Si en cette année 2014 nous fêtons le deux cent cinquantième anniversaire de la mort de Jean Philippe Rameau (nous y reviendrons dans une autre chronique) nous oublions, comme de coutume, de célébrer la naissance de nombreux autres compositeurs, plus ou moins oubliés. Le compositeur espagnol Juan Hidalgo (1614-1685) est de ceux ci. Arrivé en France dans la suite de l’infante Marie Thérèse, venue épouser Louis XIV, il a composé nombres de partitions à l’occasion des noces royales célébrées en grande pompe à St Jean de Luz puis à Paris. Jamais rejouées depuis 1660, les oeuvres d’Hidalgo sont rapidement tombées dans l’oubli et il a fallu à Albert Recasens, chef et co-fondateur, avec son père, de La Grande Chapelle, un long et patient travail de recherches musicales et musicologiques pour parvenir à les retrouver et à les rassembler en un programme cohérent.

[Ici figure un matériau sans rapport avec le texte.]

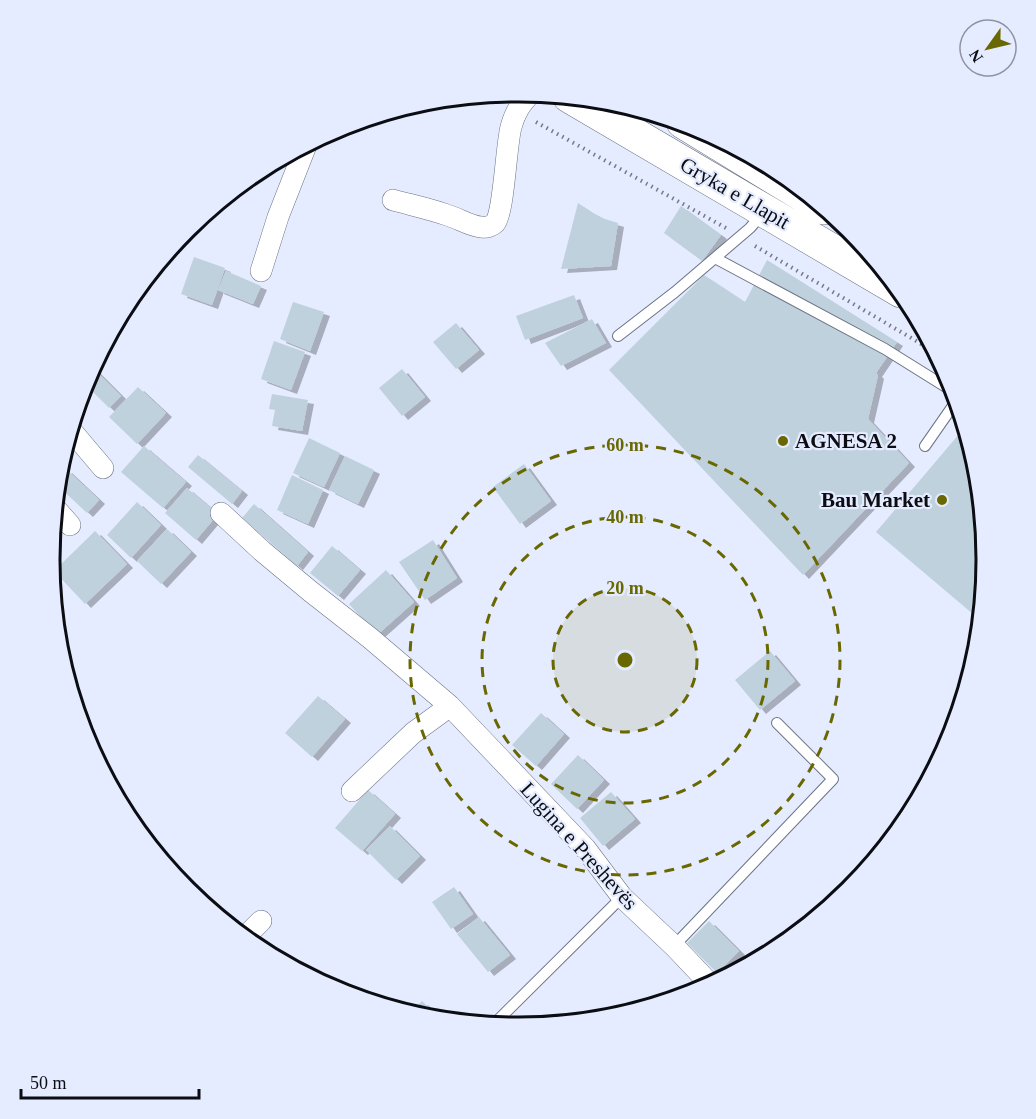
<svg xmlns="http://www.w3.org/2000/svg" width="1036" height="1119" font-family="'Times New Roman',serif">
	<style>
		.building { fill: #bfd1dd; filter: url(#shadow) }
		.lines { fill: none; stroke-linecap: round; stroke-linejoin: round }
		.service-casing { stroke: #6c7383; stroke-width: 12 }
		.minor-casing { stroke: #6c7383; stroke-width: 22 }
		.primary-casing { stroke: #6c7383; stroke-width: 34 }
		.path { stroke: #757986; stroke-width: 4; stroke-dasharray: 1.5 4.5; stroke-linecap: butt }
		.service { stroke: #fff; stroke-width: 10 }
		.minor { stroke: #fff; stroke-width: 21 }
		.primary { stroke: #fff; stroke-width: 33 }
		.ring { fill: none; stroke: #696700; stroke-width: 3; stroke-dasharray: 10 8 }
		.poi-dot { fill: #696700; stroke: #e5ecff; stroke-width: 2 }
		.labels { text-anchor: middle; stroke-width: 4.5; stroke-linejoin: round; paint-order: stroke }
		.street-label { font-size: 21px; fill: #0b0d13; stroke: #e5ecff }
		.poi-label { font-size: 21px; font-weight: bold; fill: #0b0d13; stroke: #e5ecff; text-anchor: start }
		.rim { fill: none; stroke: #0b0d13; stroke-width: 3 }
		.centre { fill: #696700; stroke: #e5ecff; stroke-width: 3 }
		.ring-label { font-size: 18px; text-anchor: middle; font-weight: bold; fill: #696700; stroke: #e5ecff; stroke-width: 4.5; stroke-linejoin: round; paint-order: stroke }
	</style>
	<defs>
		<filter id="shadow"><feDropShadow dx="6" dy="4" stdDeviation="0" flood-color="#0004"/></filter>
	</defs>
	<rect width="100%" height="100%" fill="#e5ecff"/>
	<path class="building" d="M578,203L593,213L605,219L618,223L611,266L561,269Z
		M681,206L721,235L702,261L664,233Z
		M194,257L225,268L212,305L181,294Z
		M767,260L897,342L876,373L878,375L868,419L909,463L803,575L609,370L704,275L745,302Z
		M226,271L261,286L253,304L218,290Z
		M574,295L583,318L525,340L516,316Z
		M293,302L324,312L310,351L280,339Z
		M592,319L606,343L561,366L545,343Z
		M456,323L479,350L456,369L433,342Z
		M274,341L305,352L291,390L261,379Z
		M92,367L121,396L109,408L84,383Z
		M402,369L425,397L402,416L379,388Z
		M138,387L166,413L137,444L109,417Z
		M272,394L308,400L302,431L272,426L275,410L269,409Z
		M965,427L978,468L986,560L980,620L876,532Z
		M309,438L340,453L324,487L293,473Z
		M144,446L186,482L163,508L121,472Z
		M198,455L242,491L232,504L188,467Z
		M345,456L374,470L358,504L329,490Z
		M524,464L551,501L520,524L493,487Z
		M66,469L99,500L87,513L57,485L58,478Z
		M292,475L323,490L308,524L277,510Z
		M187,488L218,514L196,540L165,513Z
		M137,502L161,525L131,558L107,535Z
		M254,504L308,552L297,566L242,518Z
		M167,529L191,552L161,584L137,561Z
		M95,531L127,564L85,604L54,571Z
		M433,540L457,578L425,600L399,562Z
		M332,546L360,570L338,596L310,573Z
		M386,570L414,602L377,635L349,604Z
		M770,651L795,681L760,710L735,680Z
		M318,696L345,719L312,757L285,733Z
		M541,713L564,734L536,766L512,745Z
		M578,755L604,780L577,809L551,784Z
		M368,790L395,814L362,851L335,828Z
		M611,792L635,819L603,846L580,818Z
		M390,826L420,856L396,880L366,850Z
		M454,887L473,914L451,929L432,902Z
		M479,917L510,955L488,972L457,934Z
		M709,921L739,951L717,973L687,943Z
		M765,947L771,953L745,967V966Z
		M422,1001L443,1021L426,1019L409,1014Z"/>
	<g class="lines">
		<g class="service-casing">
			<path id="service" d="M715,258L885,349L954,392
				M618,336L675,292L750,228L762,214
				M925,446L957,400
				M674,946L833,779L777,723
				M493,1025L622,897"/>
		</g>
		<g class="minor-casing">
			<path id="minor" d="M393,200C411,205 430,209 447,215C458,218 471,227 482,227C486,228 492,226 495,223C504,212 506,146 511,127C515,112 521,103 532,92
				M261,271L278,217L307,143
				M70,429L103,468
				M55,508L70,525
				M221,513L262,551L310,591L370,638L450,706L585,848L622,897L674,946L711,985
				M352,791L413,733L450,706
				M244,938L261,921"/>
		</g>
		<g class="primary-casing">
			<path id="primary" d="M569,96L901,291
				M683,122L824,208"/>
		</g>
		<path class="path" d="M485,94L497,101
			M536,122L726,228
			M755,246L918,342L938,356"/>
		<use href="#service" class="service"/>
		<use href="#minor" class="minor"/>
		<use href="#primary" class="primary"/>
	</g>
	<circle cx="625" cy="660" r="72" fill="#696700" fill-opacity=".12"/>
	<g class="ring">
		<circle cx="625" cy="660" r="72"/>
		<circle cx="625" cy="660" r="143"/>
		<circle cx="625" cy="660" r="215"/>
	</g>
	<g class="poi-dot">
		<circle cx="783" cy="441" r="6"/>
		<circle cx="942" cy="500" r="6"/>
	</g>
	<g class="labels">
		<g class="street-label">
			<text transform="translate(735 193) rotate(30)" y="7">Gryka e Llapit</text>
			<text transform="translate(579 846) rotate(48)" y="7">Lugina e Preshevës</text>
		</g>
		<g class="poi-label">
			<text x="795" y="448">AGNESA 2</text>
			<text x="930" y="507" text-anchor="end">Bau Market</text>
		</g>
	</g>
	<path d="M0 0H1036V1119H0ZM517 102H519A457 457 0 0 1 976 559V560A457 457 0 0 1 519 1017H517A457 457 0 0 1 60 560V559A457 457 0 0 1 517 102Z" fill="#e5ecff" fill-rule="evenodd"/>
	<path class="rim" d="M517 102H519A457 457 0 0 1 976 559V560A457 457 0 0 1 519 1017H517A457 457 0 0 1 60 560V559A457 457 0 0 1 517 102Z"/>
	<circle cx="625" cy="660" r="9" class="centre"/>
	<g class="ring-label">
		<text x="625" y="451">60 m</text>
		<text x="625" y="523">40 m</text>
		<text x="625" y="594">20 m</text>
	</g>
	<g transform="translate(988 48) rotate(236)"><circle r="28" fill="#e5ecff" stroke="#8e93a1" stroke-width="1.5"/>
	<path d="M0-4.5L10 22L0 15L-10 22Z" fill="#696700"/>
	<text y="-9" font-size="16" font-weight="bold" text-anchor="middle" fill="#0b0d13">N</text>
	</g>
	<path d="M21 1089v9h178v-9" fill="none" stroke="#0b0d13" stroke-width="3"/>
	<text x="30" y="1089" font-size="18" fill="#0b0d13" stroke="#e5ecff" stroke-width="4.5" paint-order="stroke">50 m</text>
</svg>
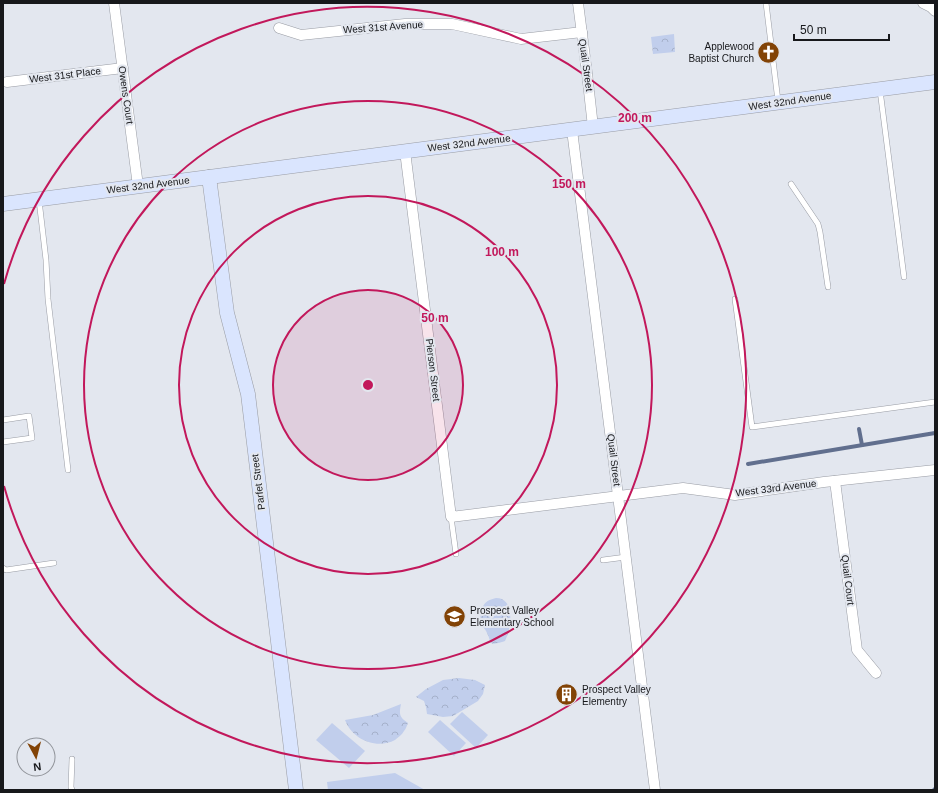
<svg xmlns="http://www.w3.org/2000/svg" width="938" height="793" font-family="Helvetica,sans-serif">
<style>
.forest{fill:url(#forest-crowns)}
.pitch{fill:#c1ceec}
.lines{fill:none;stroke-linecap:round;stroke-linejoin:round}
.stream{stroke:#616f8e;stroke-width:4}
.lane-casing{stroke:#999ca4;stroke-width:6}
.street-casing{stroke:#999ca4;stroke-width:11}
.secondary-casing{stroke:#999ca4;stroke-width:15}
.lane{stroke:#fff;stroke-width:5}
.street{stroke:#fff;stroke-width:10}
.secondary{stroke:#dae5fe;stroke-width:14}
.ring{fill:none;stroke:#c2185b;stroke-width:2}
.labels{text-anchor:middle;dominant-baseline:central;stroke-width:4;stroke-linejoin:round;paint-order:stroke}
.street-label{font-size:10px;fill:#17181b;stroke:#e3e7ef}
.poi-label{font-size:10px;fill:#17181b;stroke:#e3e7ef;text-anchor:start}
.centre{fill:#c2185b;stroke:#e3e7ef;stroke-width:2}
.ring-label{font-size:12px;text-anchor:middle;font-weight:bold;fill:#c2185b;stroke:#e3e7ef;stroke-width:4;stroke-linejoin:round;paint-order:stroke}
</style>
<defs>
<pattern id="forest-crowns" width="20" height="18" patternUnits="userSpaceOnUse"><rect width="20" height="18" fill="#c1ceec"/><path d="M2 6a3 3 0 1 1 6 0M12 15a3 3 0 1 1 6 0" fill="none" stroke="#a5b0ca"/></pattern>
</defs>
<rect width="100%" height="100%" fill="#e3e7ef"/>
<g class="forest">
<polygon points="674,34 675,52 653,54 651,37"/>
<path d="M496,598c20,0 15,31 9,43 -19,6 -12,2 -19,-10 -1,-2 -4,-5 -6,-8 1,-13 1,-22 16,-25z"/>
<polygon points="459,678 475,680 485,685 483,694 478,701 453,716 443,717 427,714 426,707 424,701 416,697 426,689 443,680"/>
<path d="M401,704c-2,10 -2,13 7,19 -1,2 -2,6 -4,8 -2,4 -6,6 -9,9 -19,10 -43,-1 -50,-20l28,-5z"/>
</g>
<g class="pitch">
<polygon points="462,712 488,735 476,748 450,724"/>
<polygon points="440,720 466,743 454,756 428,732"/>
<polygon points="332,723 365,751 349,768 316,740"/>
<polygon points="395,773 425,790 328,790 327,782"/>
</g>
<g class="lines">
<g class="stream">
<polyline points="859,429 862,445"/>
<polyline points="748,464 935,433"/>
<polyline points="934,790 935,789"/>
</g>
<defs>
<g id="lane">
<polyline points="766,3 778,101"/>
<polyline points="880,90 904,277"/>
<polyline points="791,184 818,224 820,232 828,287"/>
<polyline points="39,200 46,260 48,299 68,470"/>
<polyline points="735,299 752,427 935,402"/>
<polyline points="3,420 29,416 32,438 3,442"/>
<polyline points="451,517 456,554"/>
<polyline points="603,560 626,557"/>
<polyline points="3,568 6,570 54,563"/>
<polyline points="72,790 71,787 72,759"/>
</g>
<g id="street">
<polyline points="114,3 138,186"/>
<polyline points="578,3 587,73 593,127"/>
<polyline points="923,3 931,7 935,11"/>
<polyline points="279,28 301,35 405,24 452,24 521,39 582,32"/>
<polyline points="7,82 123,68"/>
<polyline points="572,130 655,790"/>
<polyline points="405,151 451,517 683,488 735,495 824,482 935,470"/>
<polyline points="835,481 857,650 876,673"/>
</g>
<g id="secondary">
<polyline points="209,177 227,313 248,394 296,790"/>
<polyline points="3,204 935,82"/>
</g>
</defs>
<use href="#lane" class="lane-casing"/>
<use href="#street" class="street-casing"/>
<use href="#secondary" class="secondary-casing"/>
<use href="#lane" class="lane"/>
<use href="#street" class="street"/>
<use href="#secondary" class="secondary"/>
</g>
<circle cx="368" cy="385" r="95" fill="#c2185b" fill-opacity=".12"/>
<g class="ring">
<circle cx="368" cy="385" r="95"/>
<circle cx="368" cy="385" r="189"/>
<circle cx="368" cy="385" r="284"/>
<path d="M4 284A378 378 0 1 1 4 486"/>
</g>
<defs>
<symbol id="church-disc" viewBox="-11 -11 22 22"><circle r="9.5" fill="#824306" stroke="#e3e7ef"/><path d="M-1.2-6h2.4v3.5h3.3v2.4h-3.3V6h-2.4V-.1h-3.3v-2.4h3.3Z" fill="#fff"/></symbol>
<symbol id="school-disc" viewBox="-11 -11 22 22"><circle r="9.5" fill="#824306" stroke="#e3e7ef"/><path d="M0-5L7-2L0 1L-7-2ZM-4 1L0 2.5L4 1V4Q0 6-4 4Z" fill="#fff"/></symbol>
<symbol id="building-disc" viewBox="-11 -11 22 22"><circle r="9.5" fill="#824306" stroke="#e3e7ef"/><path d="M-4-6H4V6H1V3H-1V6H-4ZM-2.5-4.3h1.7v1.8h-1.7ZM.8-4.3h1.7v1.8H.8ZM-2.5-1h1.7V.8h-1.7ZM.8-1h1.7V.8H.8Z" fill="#fff"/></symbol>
</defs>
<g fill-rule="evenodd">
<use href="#church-disc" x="756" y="40" width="25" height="25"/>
<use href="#school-disc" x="442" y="604" width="25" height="25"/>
<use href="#building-disc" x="554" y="682" width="25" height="25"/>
</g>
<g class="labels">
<g class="street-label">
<text transform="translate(383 27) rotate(-4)">West 31st Avenue</text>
<text transform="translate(586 65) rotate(82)">Quail Street</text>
<text transform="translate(65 75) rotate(-7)">West 31st Place</text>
<text transform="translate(126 95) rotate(82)">Owens Court</text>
<text transform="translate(790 101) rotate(-8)">West 32nd Avenue</text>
<text transform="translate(469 143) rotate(-7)">West 32nd Avenue</text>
<text transform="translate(148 185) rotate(-7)">West 32nd Avenue</text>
<text transform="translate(433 370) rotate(83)">Pierson Street</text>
<text transform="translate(614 460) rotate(83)">Quail Street</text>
<text transform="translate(258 482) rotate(-97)">Parfet Street</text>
<text transform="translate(776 488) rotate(-7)">West 33rd Avenue</text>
<text transform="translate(848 580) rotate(83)">Quail Court</text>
</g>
<g class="poi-label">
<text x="754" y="46" text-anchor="end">Applewood<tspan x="754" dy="12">Baptist Church</tspan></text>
<text x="470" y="610">Prospect Valley<tspan x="470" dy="12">Elementary School</tspan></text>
<text x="582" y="689">Prospect Valley<tspan x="582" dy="12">Elementry</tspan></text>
</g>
</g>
<circle cx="368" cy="385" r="6" class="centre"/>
<g class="ring-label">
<text x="635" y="122">200 m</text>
<text x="569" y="188">150 m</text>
<text x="502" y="256">100 m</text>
<text x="435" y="322">50 m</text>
</g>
<rect width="938" height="793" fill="none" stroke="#17181b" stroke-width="8"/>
<g transform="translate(36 757) rotate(173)"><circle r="19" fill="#e3e7ef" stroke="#91949a"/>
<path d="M0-3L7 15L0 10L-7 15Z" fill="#824306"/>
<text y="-6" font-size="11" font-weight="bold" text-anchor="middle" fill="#17181b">N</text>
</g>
<path d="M794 34v6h95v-6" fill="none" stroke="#17181b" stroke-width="2"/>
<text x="800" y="34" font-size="12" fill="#17181b" stroke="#e3e7ef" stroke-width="3" paint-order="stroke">50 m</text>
</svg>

La Grande Chapelle fête royalement le quadricentenaire Hidalgo
Musicalement moins reconnue que l’Italie, la France et l’Allemagne, l’Espagne a pourtant donné le jour à nombre de compositeurs prolifiques dont fait partie Juan Hidalgo. Ses motets et les villancicos constituent une partie non négligeable de son oeuvre. Des copies ont été retrouvées tant en Europe (Espagne, France, Allemagne) qu’en Amérique du nord (États Unis) et en Amérique latine (Guatemala, Mexique …) démontrant ainsi la popularité de Juan Hidalgo de son vivant. Au programme de ce concert, ce sont des villancicos vocaux ou instrumentaux et des motets vifs et joyeux qui sont chantés alternativement en solo, en duo, à trois ou à quatre.
Les quatre chanteurs de La Grande Chapelle sont dotés de fort belles voix qui se complètent remarquablement; saluons par ailleurs l’excellente diction des quatre solistes qui sont soudés par une évidente complicité et des liens musicaux très forts. Albert Recasens dirige avec sobriété et talent les villancicos et motets à trois et quatre voix dont le ton est à la fois recueilli et allègre. Les deux solistes, respectivement soprano et ténor, brillent particulietement en solo ou en duo, ces deux formes occupant un grand tiers du concert. Pour donner un peu de répit aux chanteurs les musiciens jouent deux villancicos instrumentaux assez courts mais séduisants qui leur permettent de se mettre en valeur avec simplicité.
La Grande Chapelle et son chef reçoivent un accueil très chaleureux d’autant plus qu’avec un programme de musique baroque espagnole le pari était loin d’être gagné. Cependant le talent et la proximité d’Albert Recasens tant avec ses musiciens qu’avec le public lui permet de dévoiler avec aisance un programme de toute beauté composé d’oeuvres oubliées depuis trop longtemps. Saluons le long et patient travail de recherche musicologique, remarquable defendu par La Grande Chapelle car il permet d’exhumer des oeuvres injustement oubliées ; souhaitons que linkyiat8ve du chef donnera lieu à la parution d’un CD d’ici à quelques mois.
Saintes. Abbaye aux dames, le 14 juillet 2014. Juan Hidalgo (1614-1685) : Venid querubines alados, Mas ay piedad, Oh admirable Sacamento, Rompa el aire en suspiros, Pajarillo que cantas alegre, Escuchad mi voz (instrumental), Anarda divina, Cuando el alba aplaude; Suprema deida que miro, Antorcha brillante; Ay corazon amante, Luceros y flores arded y lucid, Cielos que florece el ampo (instrumental), Aunque en el pan del cielo, Oigan en ecos y esdrujulos, Escuchad atended; La Grande Chapelle, Albert Recasens, direction.